Sunday, April 13, 2008

Heading to Landmark College April 24-25

Later this month, I'll be going to little Putney, Vermont, spending two days visiting Landmark College, which describes itself this way:
While many colleges offer special programs for students with learning difficulties, Landmark College is one of the only accredited colleges in the United States designed exclusively for students with dyslexia, attention deficit hyperactivity disorder (AD/HD), or other specific learning disabilities.

Why does Landmark's approach succeed? Because we take a different path. We teach the skills and strategies necessary for success in college and the workforce. Here at Landmark, you learn how to learn, and this knowledge helps you become more confident and independent.

Students at Landmark get far more personal, directed assistance than at other colleges. Each student receives individualized attention from classroom instructors — in courses tailored to meet your educational needs.

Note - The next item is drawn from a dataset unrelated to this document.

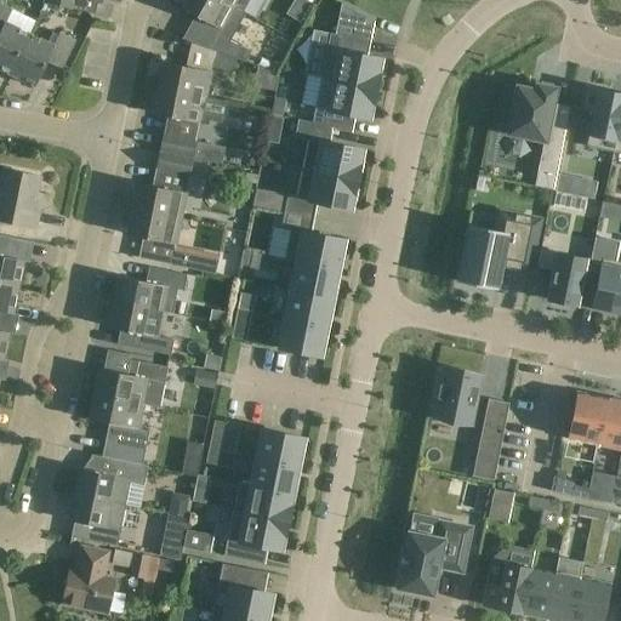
[(102,0),(44,0),(43,5),(74,11),(75,0),(101,0),(103,0),(102,0)]
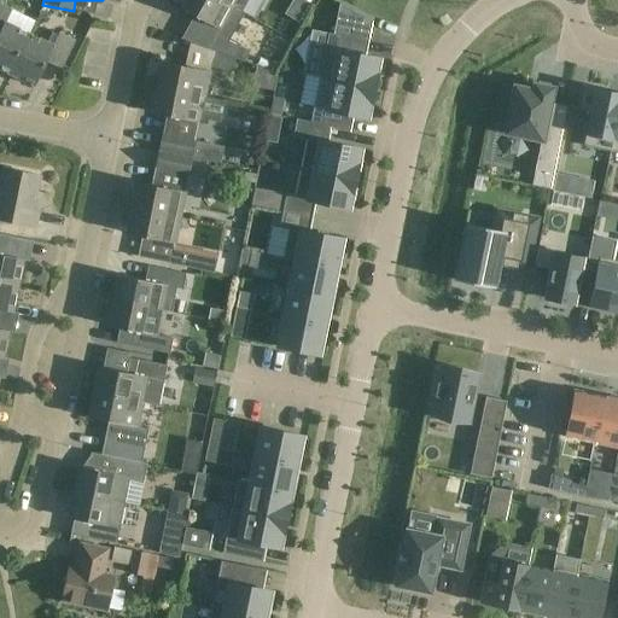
[(214,0),(185,0),(180,10),(202,22),(219,31),(216,35),(209,50),(214,52),(235,59),(240,47),(229,41),(243,15),(214,0)]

We have courses for skills development, college credit, and an Associate Degree Program for individuals who have average — to superior — intellectual potential. Our experienced advisors meet frequently with you to review and guide your progress. All instructors are trained professional educators, not teaching assistants or peer tutors.
I'll be "liveblogging" about how Landmark uses technology to support students with LD/ADHD and to report back more generally about their approach, methods, successes, and challenges.